B. Victims of Bad Brute Luck

  • Insult: Luck egalitarianism “raises private disdain to the status of officially recognized truth” (Anderson, 306).
  • Intrusion.
  • Incentive: “It is easier to construct a sob story recounting one’s undeserved misfortunes than it is to engage in the productive work that is valued by society” (Anderson, 311).

C. General Lack of Sufficient Intuitive Support

“The more common or intuitive view, I believe, is that the fairness or unfairness of differences in advantage resulting from, on the one hand, factors beyond people’s control and, on the other hand, people’s voluntary choices, is highly dependant on the prevailing social context and institutional setting” (Scheffler, 33). (Philosophers and Athletes)

“Envy’s thought is ‘I want what you have.’ It is hard to see how such wants can generate obligations on the part of the envied” (Anderson, 307). Dan: no-envy is the test for distributive equality, not the justification for it.

II. Toward some other sort of Egalitarianism

Anderson: democratic equality is a “relational theory of equality: it views equality as a social relationship” (313). Democratic equality “locates unjust deficiencies in the social order rather than in people’s innate endowments” (336).

Anderson starts with the idea that people have equal moral worth, and the following lessons learned from luck egalitarianism (314):

  • The principles must identify market-inalienable goods that cannot be lost or taken away, except as punishment for the violation of just laws (stronger condition than market-inalienability) (no starting-gate theory)
  • Avoid paternalism
  • Remedies must match the injustice being corrected (private satisfaction / public oppression)
  • Uphold responsibility without intrusion or judgment
  • Principles must be possible objects of public willing (unlike envy, which doesn’t intuitively generate obligation)

Principle of interpersonal justification: “any consideration offered as a reason for a policy must serve to justify that policy when uttered by anyone to anyone else who participates in the economy as a worker or consumer” (Anderson, 322).

The result: (≈ Sen) guaranteed lifetime (unless you break the law) equality of (effective access to) basic capabilities necessary for participation as an equal in the social and political life of community.

Paternalism: [Question 2, again]

[Question 3]

Scheffler: The social and political deal of equality is not a distributive ideal, but rather “a moral ideal governing the relations in which people stand to one another” (21).

Both are clear that equality may have severe distributive implications (Anderson 313-4, Scheffler 22).
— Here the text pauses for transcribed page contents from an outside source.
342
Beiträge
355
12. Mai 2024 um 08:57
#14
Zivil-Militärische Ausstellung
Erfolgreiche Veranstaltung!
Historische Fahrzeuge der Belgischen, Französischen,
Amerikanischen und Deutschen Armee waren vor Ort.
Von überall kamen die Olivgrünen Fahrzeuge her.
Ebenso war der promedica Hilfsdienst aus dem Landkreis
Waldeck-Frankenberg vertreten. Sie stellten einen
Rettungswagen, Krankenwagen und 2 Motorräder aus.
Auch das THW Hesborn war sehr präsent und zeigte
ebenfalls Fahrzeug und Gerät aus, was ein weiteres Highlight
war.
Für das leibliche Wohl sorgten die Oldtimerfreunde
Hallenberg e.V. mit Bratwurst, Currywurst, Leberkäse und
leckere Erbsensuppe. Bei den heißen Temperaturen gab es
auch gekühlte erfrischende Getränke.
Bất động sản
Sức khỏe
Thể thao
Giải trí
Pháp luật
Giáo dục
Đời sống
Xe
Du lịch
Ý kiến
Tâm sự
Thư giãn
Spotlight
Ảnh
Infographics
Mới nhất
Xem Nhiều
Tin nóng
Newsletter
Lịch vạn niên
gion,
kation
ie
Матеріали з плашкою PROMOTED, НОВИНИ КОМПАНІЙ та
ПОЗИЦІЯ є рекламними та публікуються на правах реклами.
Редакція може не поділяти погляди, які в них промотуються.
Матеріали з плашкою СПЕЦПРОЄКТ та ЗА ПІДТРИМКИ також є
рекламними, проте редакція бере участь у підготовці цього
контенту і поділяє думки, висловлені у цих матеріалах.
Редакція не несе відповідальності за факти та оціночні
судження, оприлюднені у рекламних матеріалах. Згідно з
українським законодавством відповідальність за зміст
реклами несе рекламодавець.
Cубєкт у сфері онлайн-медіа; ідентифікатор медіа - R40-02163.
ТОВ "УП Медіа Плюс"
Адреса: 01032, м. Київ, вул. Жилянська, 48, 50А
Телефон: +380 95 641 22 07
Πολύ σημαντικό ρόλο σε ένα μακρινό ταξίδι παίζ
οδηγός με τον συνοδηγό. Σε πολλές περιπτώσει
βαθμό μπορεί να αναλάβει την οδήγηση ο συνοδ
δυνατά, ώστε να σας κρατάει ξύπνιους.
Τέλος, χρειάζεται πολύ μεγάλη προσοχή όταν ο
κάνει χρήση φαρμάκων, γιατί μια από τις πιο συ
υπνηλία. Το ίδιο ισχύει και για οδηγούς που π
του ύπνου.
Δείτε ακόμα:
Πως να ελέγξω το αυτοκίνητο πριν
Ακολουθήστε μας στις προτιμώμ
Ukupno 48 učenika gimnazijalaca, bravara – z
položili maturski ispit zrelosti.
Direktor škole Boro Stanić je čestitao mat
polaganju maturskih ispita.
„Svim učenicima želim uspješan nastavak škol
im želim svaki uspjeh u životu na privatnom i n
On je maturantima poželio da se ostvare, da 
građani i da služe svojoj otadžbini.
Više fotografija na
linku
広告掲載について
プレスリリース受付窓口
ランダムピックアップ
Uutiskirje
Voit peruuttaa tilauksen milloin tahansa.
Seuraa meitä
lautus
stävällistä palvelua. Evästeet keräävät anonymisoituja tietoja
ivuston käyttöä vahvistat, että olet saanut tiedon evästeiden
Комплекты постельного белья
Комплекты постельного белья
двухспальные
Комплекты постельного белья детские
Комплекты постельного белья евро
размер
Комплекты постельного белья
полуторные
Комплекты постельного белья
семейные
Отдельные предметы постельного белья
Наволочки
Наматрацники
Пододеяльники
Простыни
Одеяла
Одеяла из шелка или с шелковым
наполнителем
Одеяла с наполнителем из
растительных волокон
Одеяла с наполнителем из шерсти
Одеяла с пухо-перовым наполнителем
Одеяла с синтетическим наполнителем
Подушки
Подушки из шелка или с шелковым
They challenge primarily the motivation for luck-egalitarian redistribution.

[Question 4]

[Question 5]

Scheffler on Rawls:

  • Rawls is not an incipient luck egalitarian. Rawls distinguishes his theory from the “principle of redress.” Rawls wants to eliminate some, but not all, “moral arbitrariness.”
  • Luck egalitarians must look elsewhere than to Rawls to ground their theory.
  • Rawls provides a basis for some plausible form of distributive egalitarianism.